Thank you for open-sourcing the ft-transformer repository! I’ve been exploring the project and encountered some challenges that I’d like to bring to your attention.

The documentation mentions that ft-transformer uses an approach similar to Electra for training the model.transformer. However, there’s no provided implementation of the pretraining phase in the repository, and the description of this process is somewhat unclear. This makes it difficult for users to reproduce the pretraining stage.

Problems

  1. Missing pretraining code: The repository currently doesn’t include any implementation of the pretraining phase, making it hard for users to perform end-to-end pretraining with ft-transformer.
  2. Insufficient documentation: The description of how Electra-style training is applied to the model.transformer lacks clarity and detail. There’s no concrete example or explanation of the method.

Suggestions

  • It would be helpful to include the pretraining code for Electra-style training on ft-transformer (e.g., generator and discriminator implementation).
  • Alternatively, a more detailed explanation in the documentation would be valuable, including:
    • The definition of the pretraining tasks.
    • The design of the loss function.
    • How the generator and discriminator interact.
    • Example code, pseudocode, or even a high-level flowchart (if the full implementation cannot be shared at this time).

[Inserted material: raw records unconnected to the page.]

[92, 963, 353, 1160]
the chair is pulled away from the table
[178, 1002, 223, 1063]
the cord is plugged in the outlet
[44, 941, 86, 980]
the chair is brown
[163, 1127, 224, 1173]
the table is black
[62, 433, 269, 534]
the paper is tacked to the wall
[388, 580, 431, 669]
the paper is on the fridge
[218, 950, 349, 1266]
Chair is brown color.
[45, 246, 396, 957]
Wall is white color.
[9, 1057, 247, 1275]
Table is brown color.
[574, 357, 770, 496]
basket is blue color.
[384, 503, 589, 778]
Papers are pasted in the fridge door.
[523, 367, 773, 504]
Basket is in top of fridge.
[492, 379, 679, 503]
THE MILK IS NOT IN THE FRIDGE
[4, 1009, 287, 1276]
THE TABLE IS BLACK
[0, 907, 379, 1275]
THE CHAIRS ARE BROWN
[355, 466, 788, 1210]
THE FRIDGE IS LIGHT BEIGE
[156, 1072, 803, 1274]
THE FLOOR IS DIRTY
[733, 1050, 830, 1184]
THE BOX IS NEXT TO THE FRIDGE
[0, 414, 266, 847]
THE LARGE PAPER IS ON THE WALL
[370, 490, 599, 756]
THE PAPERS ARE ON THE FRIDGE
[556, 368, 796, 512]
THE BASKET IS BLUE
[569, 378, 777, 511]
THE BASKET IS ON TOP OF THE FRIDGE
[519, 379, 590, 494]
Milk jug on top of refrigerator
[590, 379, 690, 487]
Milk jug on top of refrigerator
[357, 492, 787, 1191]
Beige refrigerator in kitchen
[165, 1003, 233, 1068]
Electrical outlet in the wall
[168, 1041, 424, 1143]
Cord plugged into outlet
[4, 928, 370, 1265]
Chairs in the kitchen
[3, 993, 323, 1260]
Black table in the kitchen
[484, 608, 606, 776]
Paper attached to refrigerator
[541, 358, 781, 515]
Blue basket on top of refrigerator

This would help users better understand and reproduce the pretraining process, making the project more accessible and easier to use.

Environment Details

  • ft-transformer version: (please specify the version you are using)
  • Python version: (please specify your Python version)
  • Other dependencies: (if relevant, include version details of key dependencies)

Thanks

Thank you for your hard work and contribution! Looking forward to future updates.